Nina hingegen ist die Figur, die der Leser zugleich hasst und für die er unermessliches Mitleid empfindet. Diese Gefühle auszulösen, das ist schon große literarische Kunst. Man glaubt, man kenne diese Frau und man glaubt, man habe lange schon durchschaut, wie sie funktioniert – und wird dann auf fürchterliche Art eines Besseren belehrt. Selten hat man einen so nackten, entblößten, schutzlosen Charakter er-lesen, der zudem vollkommen authentisch wirkt. Diese Frau ist jenseits aller Klischees. Sie ist das nackte Leben, auf seine pure Essenz reduziert. Ein Bündel aus Angst und Sehnsucht, ein Wesen, das sich nach sich selbst sehnt und nicht zu jenem Punkt zurückkehren kann, an dem sie sich verloren hat.

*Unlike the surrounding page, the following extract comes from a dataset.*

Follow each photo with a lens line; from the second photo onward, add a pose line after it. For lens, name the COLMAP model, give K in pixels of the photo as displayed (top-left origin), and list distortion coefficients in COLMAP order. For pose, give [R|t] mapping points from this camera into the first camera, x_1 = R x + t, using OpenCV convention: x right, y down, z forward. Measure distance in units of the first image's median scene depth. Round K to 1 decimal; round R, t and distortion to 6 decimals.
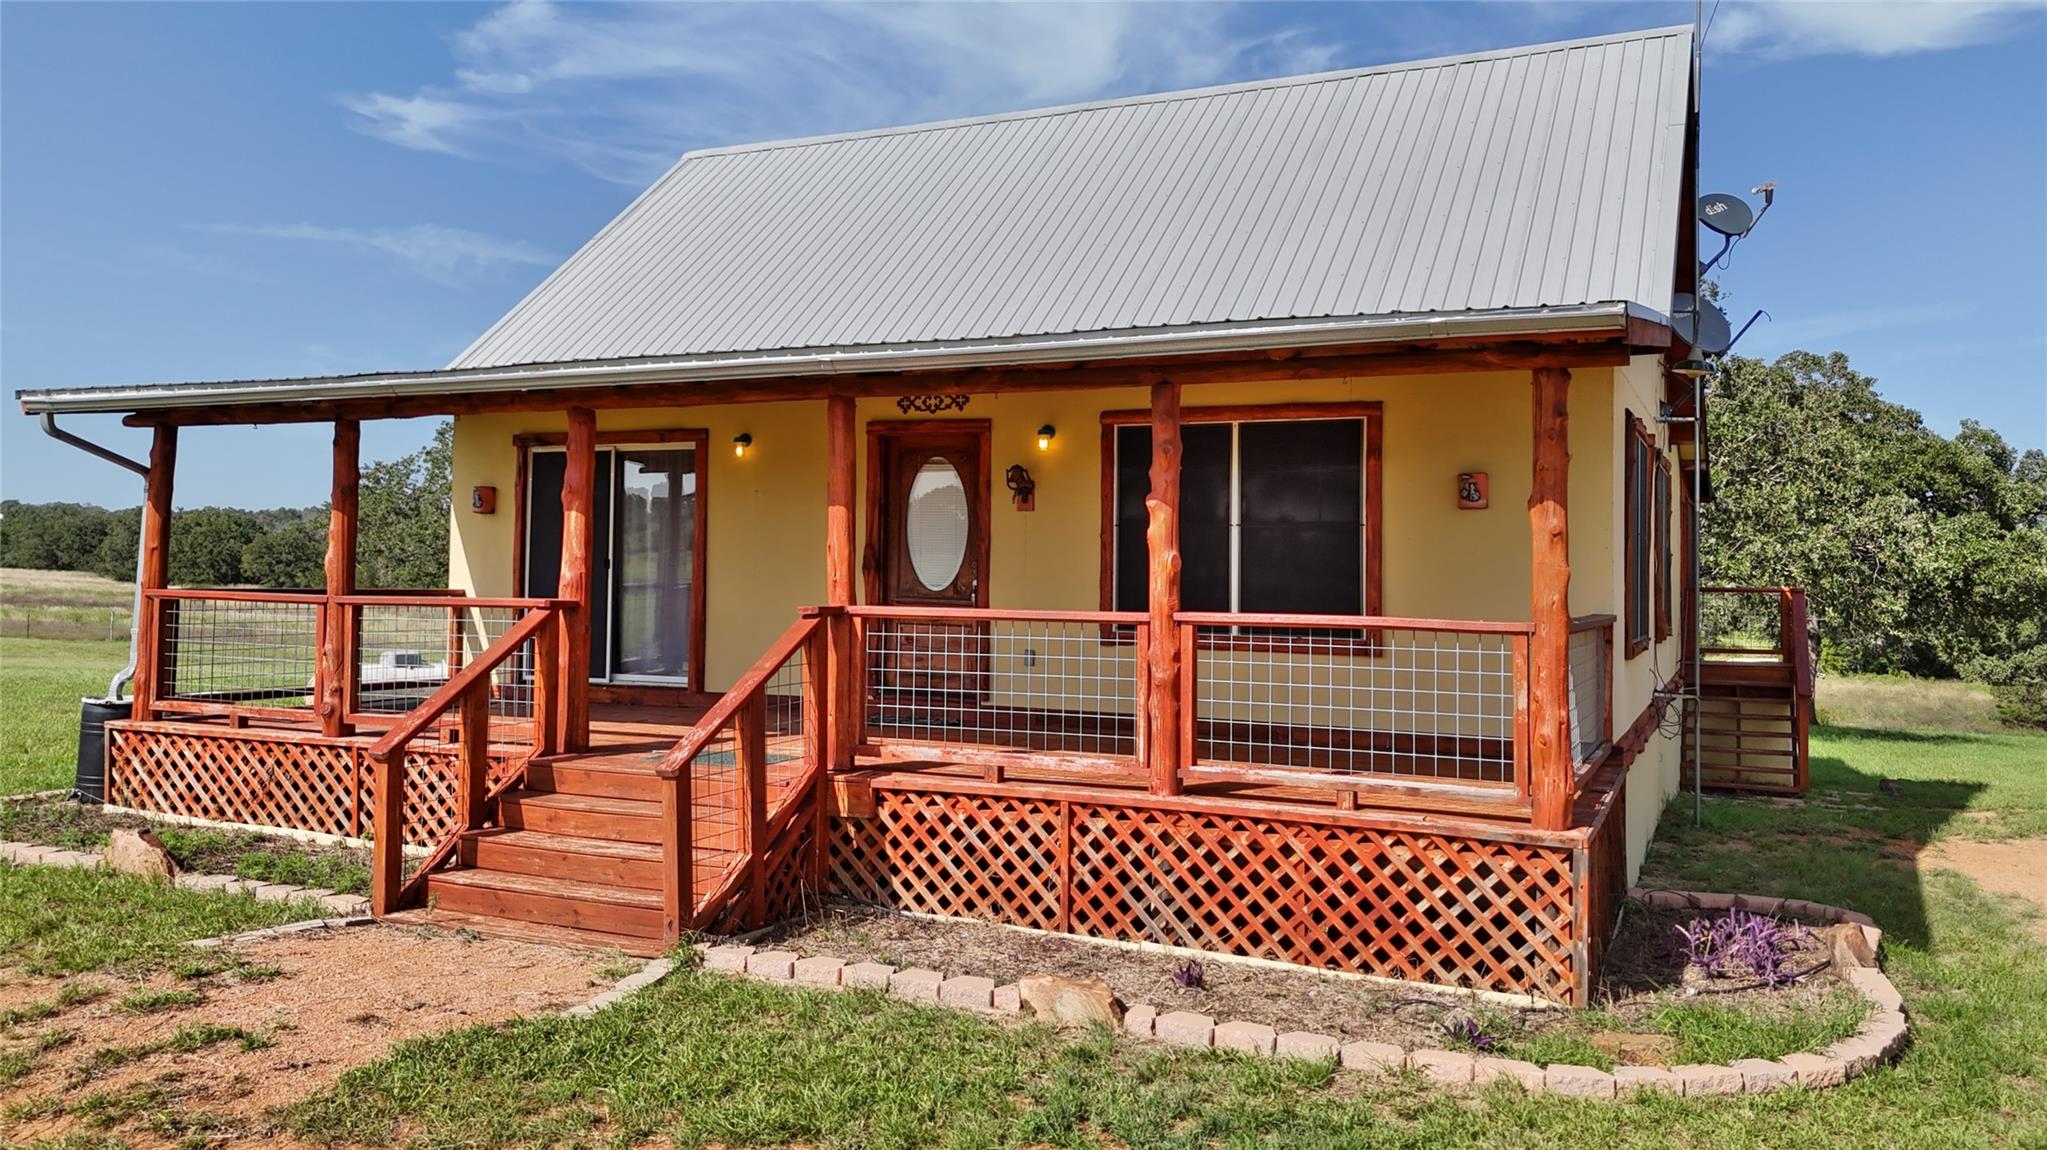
lens RADIAL K [[1505.9, 0, 1017.4], [0, 1505.9, 566.0], [0, 0, 1]] dist [0.056770, -0.051749]
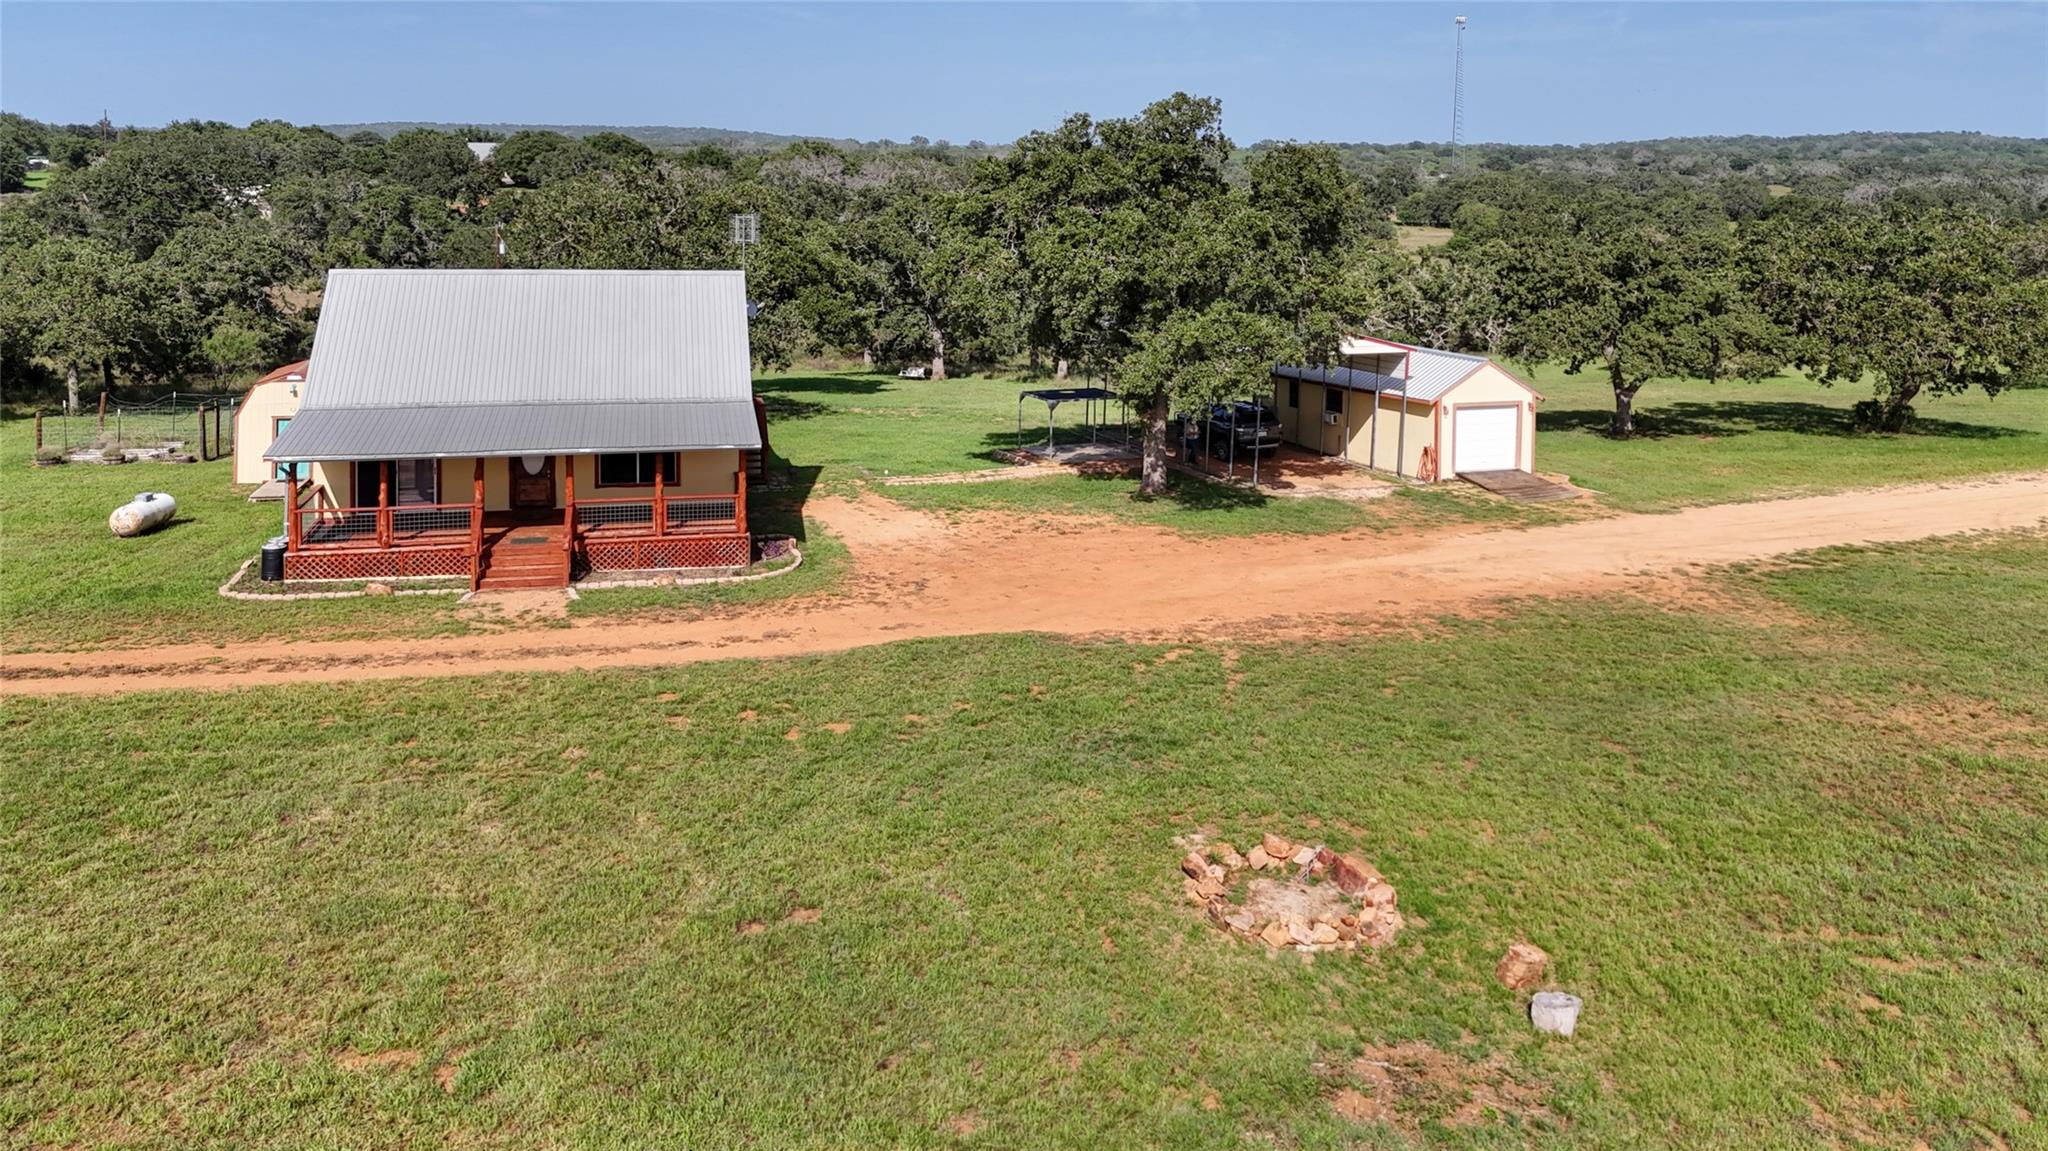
lens RADIAL K [[1506.6, 0, 1017.9], [0, 1506.6, 566.5], [0, 0, 1]] dist [0.056770, -0.051749]
pose [[0.782934, -0.161756, 0.600708, -1.936552], [-0.012170, 0.961437, 0.274754, -1.096440], [-0.621986, -0.222425, 0.750773, -3.329587]]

So wird dies auch zu einer Klage über das Vergehen der Zeit, die Unmöglichkeit, einmal begangene Fehler bereinigen zu können und darüber, daß wir mit den Wunden, die uns geschlagen wurden, leben müssen, ob wir das wollen oder nicht. Und doch behält Nina eine Würde, die auch ihren Weg – wenn auch als zwanghaft zu bezeichnen – als einen gangbaren ausweist. Manche können ihren Dämonen nicht mehr entkommen, sie sind vielleicht die wirklichen Opfer der Umstände. Und es sind ja meist Kinder, denen dieses Schicksal droht.